Le film-manifeste de la firme Troma est une comédie gore outrancière où souffle l’esprit délirant d’un Tex Avery. Irrévérencieux et anarchiste dans l’âme, Toxic Avenger porte bien son étiquette d’œuvre culte.
Synopsis : Après avoir été en contact avec des tonneaux de déchets nucléaires, Melvin se voit doter d’une force surhumaine et devient The Toxic Avenger, le fameux justicier de Tromaville.
Critique : Délibérément indépendant d’esprit, le trublion Lloyd Kaufman décide de fonder sa propre compagnie de production cinématographique au début des années 70 appelée Troma. Si les années 70 ne sont guère favorables à la petite société qui enchaîne les comédies érotiques avec la régularité d’un métronome, le début des années 80 semble signer un renouveau important avec la réalisation du film d’horreur déjanté Mother’s Day. Tourné par le frère de Lloyd Kaufman, le métrage rencontre un certain écho aux Etats-Unis, ce qui confirme la possibilité d’exploiter une niche : celle du film d’horreur trash qui peut rapporter gros avec un investissement minimal, pour peu que l’on offre au public ce qu’il est venu chercher, à savoir du gore, du cul et de l’humour grossier.
© 2018 Bach Films. Artwork par Jérémy Pailler / Graphisme : John Capone.

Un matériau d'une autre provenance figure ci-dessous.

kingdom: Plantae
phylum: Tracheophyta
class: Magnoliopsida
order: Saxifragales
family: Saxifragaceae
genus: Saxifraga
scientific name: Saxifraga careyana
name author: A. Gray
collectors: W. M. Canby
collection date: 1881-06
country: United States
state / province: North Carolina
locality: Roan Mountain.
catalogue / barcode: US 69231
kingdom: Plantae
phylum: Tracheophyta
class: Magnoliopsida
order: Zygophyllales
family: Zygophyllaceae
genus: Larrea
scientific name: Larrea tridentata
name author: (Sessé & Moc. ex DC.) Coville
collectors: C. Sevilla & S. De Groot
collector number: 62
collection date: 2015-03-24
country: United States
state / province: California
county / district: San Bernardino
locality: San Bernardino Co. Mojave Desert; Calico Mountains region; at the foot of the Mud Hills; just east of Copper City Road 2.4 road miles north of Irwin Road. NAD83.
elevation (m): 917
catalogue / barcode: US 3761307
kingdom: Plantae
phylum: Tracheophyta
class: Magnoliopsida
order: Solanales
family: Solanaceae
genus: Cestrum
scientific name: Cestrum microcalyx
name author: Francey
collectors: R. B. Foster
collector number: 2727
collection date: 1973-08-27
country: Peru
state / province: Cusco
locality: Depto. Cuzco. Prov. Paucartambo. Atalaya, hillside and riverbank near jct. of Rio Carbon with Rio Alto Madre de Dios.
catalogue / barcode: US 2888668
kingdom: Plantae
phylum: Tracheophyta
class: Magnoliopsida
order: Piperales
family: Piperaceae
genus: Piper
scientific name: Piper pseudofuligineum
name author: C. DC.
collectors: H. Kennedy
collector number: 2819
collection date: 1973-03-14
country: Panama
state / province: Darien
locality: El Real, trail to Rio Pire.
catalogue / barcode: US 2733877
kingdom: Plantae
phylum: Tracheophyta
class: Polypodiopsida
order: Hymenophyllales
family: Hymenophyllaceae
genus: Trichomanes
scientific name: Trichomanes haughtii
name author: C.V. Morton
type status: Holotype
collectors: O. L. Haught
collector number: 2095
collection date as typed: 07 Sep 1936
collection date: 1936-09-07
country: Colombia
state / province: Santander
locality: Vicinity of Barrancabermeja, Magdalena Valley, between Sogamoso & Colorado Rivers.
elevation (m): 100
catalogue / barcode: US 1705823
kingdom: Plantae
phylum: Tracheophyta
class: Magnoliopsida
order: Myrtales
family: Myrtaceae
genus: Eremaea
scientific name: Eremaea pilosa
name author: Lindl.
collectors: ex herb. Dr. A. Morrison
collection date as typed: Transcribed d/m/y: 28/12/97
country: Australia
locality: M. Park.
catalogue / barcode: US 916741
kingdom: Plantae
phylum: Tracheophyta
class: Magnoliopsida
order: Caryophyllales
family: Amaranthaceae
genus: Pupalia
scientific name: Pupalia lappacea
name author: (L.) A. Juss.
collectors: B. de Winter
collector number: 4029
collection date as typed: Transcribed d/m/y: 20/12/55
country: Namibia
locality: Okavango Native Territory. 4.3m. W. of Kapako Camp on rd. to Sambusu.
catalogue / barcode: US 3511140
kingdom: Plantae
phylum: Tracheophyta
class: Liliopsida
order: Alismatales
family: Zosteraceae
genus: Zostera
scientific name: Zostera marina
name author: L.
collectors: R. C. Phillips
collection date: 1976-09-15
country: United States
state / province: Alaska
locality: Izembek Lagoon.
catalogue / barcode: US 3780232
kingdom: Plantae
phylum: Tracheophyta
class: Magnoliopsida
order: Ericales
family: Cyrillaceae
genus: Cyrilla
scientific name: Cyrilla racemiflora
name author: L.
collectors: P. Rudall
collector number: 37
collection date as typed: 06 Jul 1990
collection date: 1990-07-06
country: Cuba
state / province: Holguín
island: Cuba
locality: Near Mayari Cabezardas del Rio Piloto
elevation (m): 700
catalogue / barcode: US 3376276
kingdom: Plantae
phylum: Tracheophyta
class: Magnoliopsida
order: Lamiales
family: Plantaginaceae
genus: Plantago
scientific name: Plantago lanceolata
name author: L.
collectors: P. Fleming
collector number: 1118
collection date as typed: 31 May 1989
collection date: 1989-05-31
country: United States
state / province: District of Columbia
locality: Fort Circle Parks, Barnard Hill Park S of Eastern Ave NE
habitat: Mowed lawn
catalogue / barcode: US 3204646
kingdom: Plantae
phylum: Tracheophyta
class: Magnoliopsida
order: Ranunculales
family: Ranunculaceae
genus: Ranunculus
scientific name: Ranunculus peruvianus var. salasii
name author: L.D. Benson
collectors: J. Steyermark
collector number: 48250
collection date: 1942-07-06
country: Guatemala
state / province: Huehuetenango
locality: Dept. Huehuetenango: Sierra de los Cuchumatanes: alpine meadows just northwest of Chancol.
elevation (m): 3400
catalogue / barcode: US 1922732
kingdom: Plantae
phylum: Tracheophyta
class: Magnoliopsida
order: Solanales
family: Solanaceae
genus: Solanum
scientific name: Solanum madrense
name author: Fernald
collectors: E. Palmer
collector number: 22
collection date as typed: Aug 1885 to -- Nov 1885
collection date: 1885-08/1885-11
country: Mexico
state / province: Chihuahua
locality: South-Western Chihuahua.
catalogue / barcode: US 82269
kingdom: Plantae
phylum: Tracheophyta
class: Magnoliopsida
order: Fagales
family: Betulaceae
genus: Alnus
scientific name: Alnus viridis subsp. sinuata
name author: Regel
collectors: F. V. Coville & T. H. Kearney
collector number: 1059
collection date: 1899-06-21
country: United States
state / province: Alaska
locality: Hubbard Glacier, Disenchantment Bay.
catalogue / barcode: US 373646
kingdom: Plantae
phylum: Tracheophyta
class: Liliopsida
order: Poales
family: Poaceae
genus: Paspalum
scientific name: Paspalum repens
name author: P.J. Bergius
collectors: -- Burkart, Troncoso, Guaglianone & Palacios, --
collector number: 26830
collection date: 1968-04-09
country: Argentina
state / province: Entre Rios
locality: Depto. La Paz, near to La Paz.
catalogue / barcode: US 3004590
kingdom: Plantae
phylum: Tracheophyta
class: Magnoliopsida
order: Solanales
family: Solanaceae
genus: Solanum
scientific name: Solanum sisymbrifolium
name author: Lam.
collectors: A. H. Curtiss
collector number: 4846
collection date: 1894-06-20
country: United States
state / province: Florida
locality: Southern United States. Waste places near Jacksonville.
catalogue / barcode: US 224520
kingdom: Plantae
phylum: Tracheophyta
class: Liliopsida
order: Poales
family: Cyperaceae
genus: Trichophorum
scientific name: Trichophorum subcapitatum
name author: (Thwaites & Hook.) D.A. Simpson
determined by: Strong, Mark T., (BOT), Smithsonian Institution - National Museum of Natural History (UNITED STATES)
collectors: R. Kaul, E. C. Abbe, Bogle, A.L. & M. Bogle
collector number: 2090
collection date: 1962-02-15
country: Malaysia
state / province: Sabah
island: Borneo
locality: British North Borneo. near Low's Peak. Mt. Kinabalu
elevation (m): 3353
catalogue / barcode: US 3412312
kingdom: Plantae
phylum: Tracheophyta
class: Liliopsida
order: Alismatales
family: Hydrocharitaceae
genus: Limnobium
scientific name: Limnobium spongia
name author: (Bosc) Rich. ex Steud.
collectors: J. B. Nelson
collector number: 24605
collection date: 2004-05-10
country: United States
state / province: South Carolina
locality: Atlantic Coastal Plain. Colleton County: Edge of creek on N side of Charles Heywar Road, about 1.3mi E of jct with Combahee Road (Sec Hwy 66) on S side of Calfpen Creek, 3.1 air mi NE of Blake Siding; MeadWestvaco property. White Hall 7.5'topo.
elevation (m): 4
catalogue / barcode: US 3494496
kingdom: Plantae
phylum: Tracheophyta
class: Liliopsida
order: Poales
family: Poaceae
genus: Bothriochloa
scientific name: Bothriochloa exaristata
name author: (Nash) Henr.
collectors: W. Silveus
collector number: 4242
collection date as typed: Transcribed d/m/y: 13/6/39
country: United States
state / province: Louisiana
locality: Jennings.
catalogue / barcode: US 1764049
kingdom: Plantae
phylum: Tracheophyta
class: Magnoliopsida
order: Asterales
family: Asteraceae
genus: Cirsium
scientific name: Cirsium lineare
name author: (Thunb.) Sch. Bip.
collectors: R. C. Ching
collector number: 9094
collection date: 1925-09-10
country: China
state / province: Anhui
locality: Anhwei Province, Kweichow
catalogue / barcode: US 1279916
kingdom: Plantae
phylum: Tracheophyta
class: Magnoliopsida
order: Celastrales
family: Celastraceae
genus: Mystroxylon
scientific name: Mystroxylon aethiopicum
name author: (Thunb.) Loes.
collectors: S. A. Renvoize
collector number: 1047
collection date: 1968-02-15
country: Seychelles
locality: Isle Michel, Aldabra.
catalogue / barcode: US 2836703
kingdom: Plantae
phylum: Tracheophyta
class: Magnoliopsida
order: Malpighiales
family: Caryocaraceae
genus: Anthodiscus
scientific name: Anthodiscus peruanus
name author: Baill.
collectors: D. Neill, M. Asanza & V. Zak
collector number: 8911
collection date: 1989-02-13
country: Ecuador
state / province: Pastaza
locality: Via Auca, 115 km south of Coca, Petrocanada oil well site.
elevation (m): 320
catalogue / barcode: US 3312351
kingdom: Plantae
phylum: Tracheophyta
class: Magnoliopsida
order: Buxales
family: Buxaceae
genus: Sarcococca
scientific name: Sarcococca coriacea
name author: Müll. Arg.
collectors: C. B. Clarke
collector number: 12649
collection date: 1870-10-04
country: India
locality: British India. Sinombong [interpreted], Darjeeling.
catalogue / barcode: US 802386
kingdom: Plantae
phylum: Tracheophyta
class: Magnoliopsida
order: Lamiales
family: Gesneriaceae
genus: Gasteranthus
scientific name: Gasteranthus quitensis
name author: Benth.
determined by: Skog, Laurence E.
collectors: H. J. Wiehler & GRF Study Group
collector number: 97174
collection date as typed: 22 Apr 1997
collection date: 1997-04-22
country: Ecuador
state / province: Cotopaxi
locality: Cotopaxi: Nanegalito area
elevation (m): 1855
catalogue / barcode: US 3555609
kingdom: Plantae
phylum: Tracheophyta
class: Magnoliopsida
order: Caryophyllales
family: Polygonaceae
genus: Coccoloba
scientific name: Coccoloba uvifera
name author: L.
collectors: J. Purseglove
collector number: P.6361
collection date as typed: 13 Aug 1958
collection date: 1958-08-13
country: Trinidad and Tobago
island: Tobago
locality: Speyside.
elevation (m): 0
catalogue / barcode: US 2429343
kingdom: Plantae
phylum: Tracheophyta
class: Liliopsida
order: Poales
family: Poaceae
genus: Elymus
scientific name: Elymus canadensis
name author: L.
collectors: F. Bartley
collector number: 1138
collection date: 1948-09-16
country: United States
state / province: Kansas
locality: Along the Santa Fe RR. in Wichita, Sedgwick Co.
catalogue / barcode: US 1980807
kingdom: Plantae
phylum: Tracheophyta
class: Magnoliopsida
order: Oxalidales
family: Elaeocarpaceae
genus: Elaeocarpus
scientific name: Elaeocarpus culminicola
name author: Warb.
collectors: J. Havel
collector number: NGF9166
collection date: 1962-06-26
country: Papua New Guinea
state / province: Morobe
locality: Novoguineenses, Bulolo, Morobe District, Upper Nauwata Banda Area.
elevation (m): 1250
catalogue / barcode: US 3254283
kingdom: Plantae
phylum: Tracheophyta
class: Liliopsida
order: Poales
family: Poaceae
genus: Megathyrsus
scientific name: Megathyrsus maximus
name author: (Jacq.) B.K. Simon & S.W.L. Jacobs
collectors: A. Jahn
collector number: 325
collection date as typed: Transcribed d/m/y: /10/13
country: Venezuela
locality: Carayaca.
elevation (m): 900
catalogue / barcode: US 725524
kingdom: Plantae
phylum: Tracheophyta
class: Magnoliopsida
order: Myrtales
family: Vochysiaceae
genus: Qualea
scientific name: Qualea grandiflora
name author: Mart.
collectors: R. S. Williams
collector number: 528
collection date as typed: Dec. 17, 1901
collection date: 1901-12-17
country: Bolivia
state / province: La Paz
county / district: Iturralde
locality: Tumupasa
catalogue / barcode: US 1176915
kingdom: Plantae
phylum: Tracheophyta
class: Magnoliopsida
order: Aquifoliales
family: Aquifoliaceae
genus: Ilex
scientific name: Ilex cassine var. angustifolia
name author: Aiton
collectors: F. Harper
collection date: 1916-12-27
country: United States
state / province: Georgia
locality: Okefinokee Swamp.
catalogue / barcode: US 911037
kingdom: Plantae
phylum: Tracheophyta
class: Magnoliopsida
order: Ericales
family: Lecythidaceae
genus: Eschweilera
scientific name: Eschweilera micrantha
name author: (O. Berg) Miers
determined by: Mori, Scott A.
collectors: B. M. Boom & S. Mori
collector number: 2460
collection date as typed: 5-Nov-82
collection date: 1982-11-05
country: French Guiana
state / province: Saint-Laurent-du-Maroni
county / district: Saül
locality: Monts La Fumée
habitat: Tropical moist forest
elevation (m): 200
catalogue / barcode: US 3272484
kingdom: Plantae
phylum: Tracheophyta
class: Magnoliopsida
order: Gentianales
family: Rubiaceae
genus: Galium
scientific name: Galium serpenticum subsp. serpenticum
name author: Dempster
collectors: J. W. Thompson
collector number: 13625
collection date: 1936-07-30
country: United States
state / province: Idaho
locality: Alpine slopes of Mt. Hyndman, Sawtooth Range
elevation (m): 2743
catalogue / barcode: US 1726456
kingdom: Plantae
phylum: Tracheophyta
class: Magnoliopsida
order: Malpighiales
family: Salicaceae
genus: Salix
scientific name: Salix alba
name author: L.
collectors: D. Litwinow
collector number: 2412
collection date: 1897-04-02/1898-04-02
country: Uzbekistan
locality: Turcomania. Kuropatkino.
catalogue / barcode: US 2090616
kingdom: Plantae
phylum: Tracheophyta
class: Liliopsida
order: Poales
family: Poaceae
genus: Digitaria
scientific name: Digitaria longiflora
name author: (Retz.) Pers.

Avec The Toxic Avenger (1984), Lloyd Kaufman et son copain Michael Herz signent à la fois un pur manifeste de leur cinéma indépendant et en même temps l’œuvre emblématique qui définit à elle toute seule le style Troma. Tout d’abord, le but avoué des auteurs est de tourner une bande régressive volontairement Z. Rien n’est à prendre au premier degré dans ce spectacle qui retrouve l’esprit initial du cinéma lorsqu’il était encore entre les mains des forains au début du 20ème siècle. Le but n’est pas de faire dans la subtilité, mais bien de donner libre cours à tous les excès possibles. Le film est donc volontairement bête, méchant, sale, ordurier, trash et outrageusement gore. Il reprend la plupart des ingrédients classiques du film d’horreur du début des années 80 avec son message écolo, tout en lui ajoutant une bonne dose de comic-book. Car Toxic est également un ancêtre du film de super-héros, anticipant d’une vingtaine d’années la vague d’héroïsme qui déferle sur les écrans du monde entier depuis le début des années 2000.
Faisant fi de toute bienséance, Lloyd Kaufman chausse les pas d’un Tex Avery par l’aspect cartoonesque des gags et l’esprit anarchiste qui imprègne la totalité de son cinéma.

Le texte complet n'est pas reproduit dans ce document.